Jean-Olivier Hairault : Pour aller de l’avant, il ne faut pas uniquement regarder vers le high-tech. Depuis 30 ans, on voit à l’œuvre dans tous les pays développés, un processus de polarisation des métiers aux deux extrêmes de la distribution des qualifications et des salaires, des petits boulots aux emplois dans la nouvelle économie. Ce processus est mal vécu en France, car souvent il va de pair avec une plus grande inégalité salariale mais il va s’intensifier dans le futur.
Beaucoup de métiers vont émerger dans le secteur des services à la personne. Par exemple, l’allongement de la vie en situation de dépendance, plus ou moins grande, va créer une demande très forte pour des métiers dédiés aux services des personnes âgées. De façon générale, le secteur de la santé va se développer, de ces services à la personne aux métiers les plus avancés technologiquement dans le secteur pharmaceutique. La montée du niveau de vie dans le monde va s’accompagner d’une demande accrue d’une meilleure santé, et nos forces actuelles dans ce secteur sont une excellente base de départ et de développement.
Le tourisme va également se développer fortement. Des millions de personnes dans le monde vont acquérir les moyens de voyager, et la France a un patrimoine naturel extraordinaire qui sera notre plus grande source de richesse dans le futur. On entend à tort dans le débat s’élever des voix pour regretter cette dynamique, comme si ce secteur était moins noble que l’industrie. Nous devons au contraire développer le secteur de l’hôtellerie-restaurant par exemple, assurer des moyens de transports plus performants. Nous travaillerons de plus en plus en France dans le secteur des loisirs, et il faut arrêter d’y aller à reculons ou à regret, car c’est une source de développement à fort potentiel.
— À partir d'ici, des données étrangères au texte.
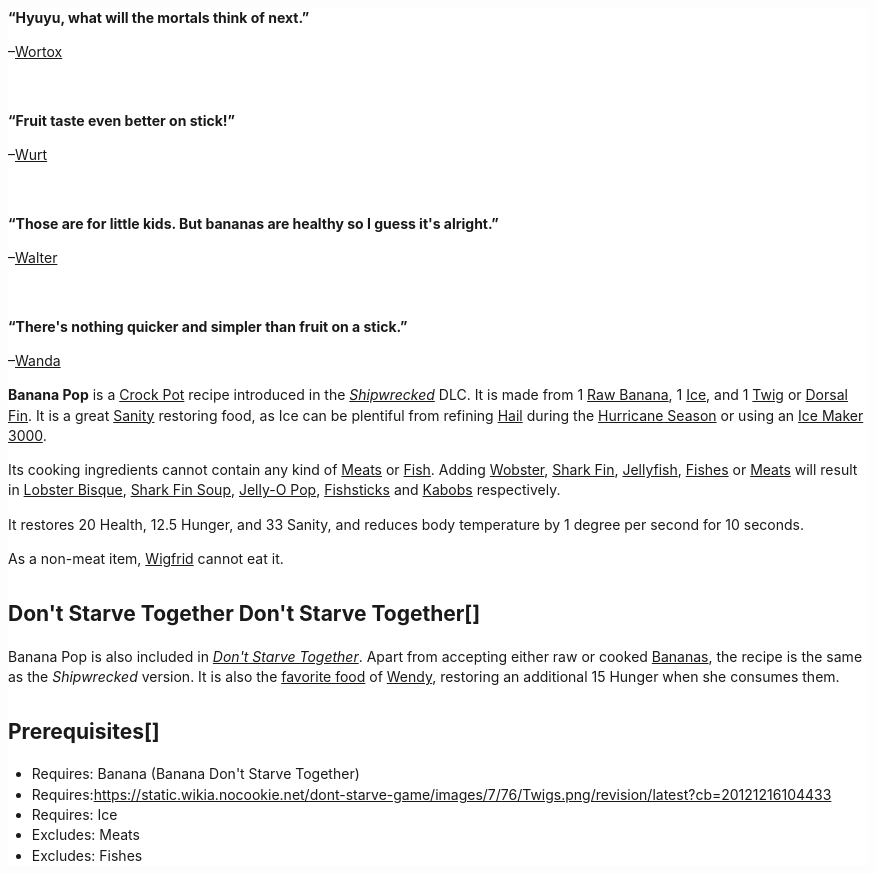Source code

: **“**Hyuyu, what will the mortals think of next.**”**

–[Wortox](/wiki/Wortox "Wortox")

![](data:image/gif;base64,R0lGODlhAQABAIABAAAAAP///yH5BAEAAAEALAAAAAABAAEAQAICTAEAOw%3D%3D)

**“**Fruit taste even better on stick!**”**

–[Wurt](/wiki/Wurt "Wurt")

![](data:image/gif;base64,R0lGODlhAQABAIABAAAAAP///yH5BAEAAAEALAAAAAABAAEAQAICTAEAOw%3D%3D)

**“**Those are for little kids. But bananas are healthy so I guess it's alright.**”**

–[Walter](/wiki/Walter "Walter")

![](data:image/gif;base64,R0lGODlhAQABAIABAAAAAP///yH5BAEAAAEALAAAAAABAAEAQAICTAEAOw%3D%3D)

**“**There's nothing quicker and simpler than fruit on a stick.**”**

–[Wanda](/wiki/Wanda "Wanda")

**Banana Pop** is a [Crock Pot](/wiki/Crock_Pot "Crock Pot") recipe introduced in the *[Shipwrecked](/wiki/Don%27t_Starve:_Shipwrecked "Don't Starve: Shipwrecked")* DLC. It is made from 1 [Raw Banana](/wiki/Banana "Banana"), 1 [Ice](/wiki/Ice "Ice"), and 1 [Twig](/wiki/Twigs "Twigs") or [Dorsal Fin](/wiki/Dorsal_Fin "Dorsal Fin"). It is a great [Sanity](/wiki/Sanity "Sanity") restoring food, as Ice can be plentiful from refining [Hail](/wiki/Hail "Hail") during the [Hurricane Season](/wiki/Hurricane_Season "Hurricane Season") or using an [Ice Maker 3000](/wiki/Ice_Maker_3000 "Ice Maker 3000").

Its cooking ingredients cannot contain any kind of [Meats](/wiki/Meats "Meats") or [Fish](/wiki/Fishes "Fishes"). Adding [Wobster](/wiki/Wobster "Wobster"), [Shark Fin](/wiki/Shark_Fin "Shark Fin"), [Jellyfish](/wiki/Jellyfish "Jellyfish"), [Fishes](/wiki/Fishes "Fishes") or [Meats](/wiki/Meats "Meats") will result in [Lobster Bisque](/wiki/Lobster_Bisque "Lobster Bisque"), [Shark Fin Soup](/wiki/Shark_Fin_Soup "Shark Fin Soup"), [Jelly-O Pop](/wiki/Jelly-O_Pop "Jelly-O Pop"), [Fishsticks](/wiki/Fishsticks "Fishsticks") and [Kabobs](/wiki/Kabobs "Kabobs") respectively.

It restores 20 Health, 12.5 Hunger, and 33 Sanity, and reduces body temperature by 1 degree per second for 10 seconds.

As a non-meat item, [Wigfrid](/wiki/Wigfrid "Wigfrid") cannot eat it.

## Don't Starve Together Don't Starve Together[]

Banana Pop is also included in *[Don't Starve Together](/wiki/Don%27t_Starve_Together "Don't Starve Together")*. Apart from accepting either raw or cooked [Bananas](/wiki/Banana "Banana"), the recipe is the same as the *Shipwrecked* version. It is also the [favorite food](/wiki/Food#Favorite_Food "Food") of [Wendy](/wiki/Wendy "Wendy"), restoring an additional 15 Hunger when she consumes them.

## Prerequisites[]

* Requires: Banana (Banana Don't Starve Together)
* Requires:https://static.wikia.nocookie.net/dont-starve-game/images/7/76/Twigs.png/revision/latest?cb=20121216104433
* Requires: Ice
* Excludes: Meats
* Excludes: Fishes
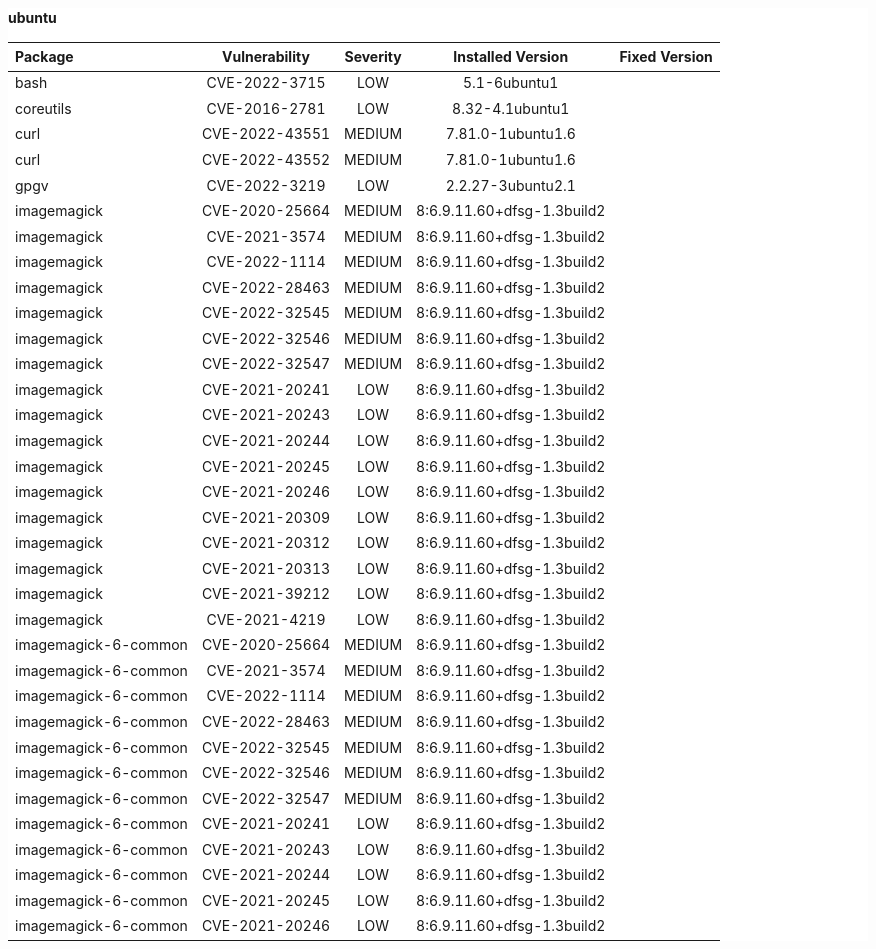 
**ubuntu**

      
| Package         |    Vulnerability   |   Severity  |  Installed Version | Fixed Version |
|:----------------|:------------------:|:-----------:|:------------------:|:-------------:|
| bash         |    CVE-2022-3715   |   LOW  |  5.1-6ubuntu1 |  |
| coreutils         |    CVE-2016-2781   |   LOW  |  8.32-4.1ubuntu1 |  |
| curl         |    CVE-2022-43551   |   MEDIUM  |  7.81.0-1ubuntu1.6 |  |
| curl         |    CVE-2022-43552   |   MEDIUM  |  7.81.0-1ubuntu1.6 |  |
| gpgv         |    CVE-2022-3219   |   LOW  |  2.2.27-3ubuntu2.1 |  |
| imagemagick         |    CVE-2020-25664   |   MEDIUM  |  8:6.9.11.60+dfsg-1.3build2 |  |
| imagemagick         |    CVE-2021-3574   |   MEDIUM  |  8:6.9.11.60+dfsg-1.3build2 |  |
| imagemagick         |    CVE-2022-1114   |   MEDIUM  |  8:6.9.11.60+dfsg-1.3build2 |  |
| imagemagick         |    CVE-2022-28463   |   MEDIUM  |  8:6.9.11.60+dfsg-1.3build2 |  |
| imagemagick         |    CVE-2022-32545   |   MEDIUM  |  8:6.9.11.60+dfsg-1.3build2 |  |
| imagemagick         |    CVE-2022-32546   |   MEDIUM  |  8:6.9.11.60+dfsg-1.3build2 |  |
| imagemagick         |    CVE-2022-32547   |   MEDIUM  |  8:6.9.11.60+dfsg-1.3build2 |  |
| imagemagick         |    CVE-2021-20241   |   LOW  |  8:6.9.11.60+dfsg-1.3build2 |  |
| imagemagick         |    CVE-2021-20243   |   LOW  |  8:6.9.11.60+dfsg-1.3build2 |  |
| imagemagick         |    CVE-2021-20244   |   LOW  |  8:6.9.11.60+dfsg-1.3build2 |  |
| imagemagick         |    CVE-2021-20245   |   LOW  |  8:6.9.11.60+dfsg-1.3build2 |  |
| imagemagick         |    CVE-2021-20246   |   LOW  |  8:6.9.11.60+dfsg-1.3build2 |  |
| imagemagick         |    CVE-2021-20309   |   LOW  |  8:6.9.11.60+dfsg-1.3build2 |  |
| imagemagick         |    CVE-2021-20312   |   LOW  |  8:6.9.11.60+dfsg-1.3build2 |  |
| imagemagick         |    CVE-2021-20313   |   LOW  |  8:6.9.11.60+dfsg-1.3build2 |  |
| imagemagick         |    CVE-2021-39212   |   LOW  |  8:6.9.11.60+dfsg-1.3build2 |  |
| imagemagick         |    CVE-2021-4219   |   LOW  |  8:6.9.11.60+dfsg-1.3build2 |  |
| imagemagick-6-common         |    CVE-2020-25664   |   MEDIUM  |  8:6.9.11.60+dfsg-1.3build2 |  |
| imagemagick-6-common         |    CVE-2021-3574   |   MEDIUM  |  8:6.9.11.60+dfsg-1.3build2 |  |
| imagemagick-6-common         |    CVE-2022-1114   |   MEDIUM  |  8:6.9.11.60+dfsg-1.3build2 |  |
| imagemagick-6-common         |    CVE-2022-28463   |   MEDIUM  |  8:6.9.11.60+dfsg-1.3build2 |  |
| imagemagick-6-common         |    CVE-2022-32545   |   MEDIUM  |  8:6.9.11.60+dfsg-1.3build2 |  |
| imagemagick-6-common         |    CVE-2022-32546   |   MEDIUM  |  8:6.9.11.60+dfsg-1.3build2 |  |
| imagemagick-6-common         |    CVE-2022-32547   |   MEDIUM  |  8:6.9.11.60+dfsg-1.3build2 |  |
| imagemagick-6-common         |    CVE-2021-20241   |   LOW  |  8:6.9.11.60+dfsg-1.3build2 |  |
| imagemagick-6-common         |    CVE-2021-20243   |   LOW  |  8:6.9.11.60+dfsg-1.3build2 |  |
| imagemagick-6-common         |    CVE-2021-20244   |   LOW  |  8:6.9.11.60+dfsg-1.3build2 |  |
| imagemagick-6-common         |    CVE-2021-20245   |   LOW  |  8:6.9.11.60+dfsg-1.3build2 |  |
| imagemagick-6-common         |    CVE-2021-20246   |   LOW  |  8:6.9.11.60+dfsg-1.3build2 |  |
Evidemment, il y aura demain des nouveaux métiers pour produire des biens industriels nouveaux, dans l’électronique, l’informatique, la robotique… Ils seront dans les secteurs les plus à la pointe du progrès technologique. Ils sont par définition imprévisibles car ils seront le fruit de l’imagination et du travail des chercheurs et des innovateurs. Mais comme toujours, on peut prévoir que le progrès technique permettra de s’affranchir de la rareté des ressources disponibles pour le travail humain. Et évidemment, les nouvelles contraintes liées à l’environnement et aux ressources naturelles vont s’imposer comme le principal levier de l’innovation à l’échelle mondiale : l’économie verte va se développer très rapidement dans le futur ; les biens "écologiques" vont envahir notre univers et ils vont remplacer peu à peu les activités et biens qui polluent actuellement notre planète.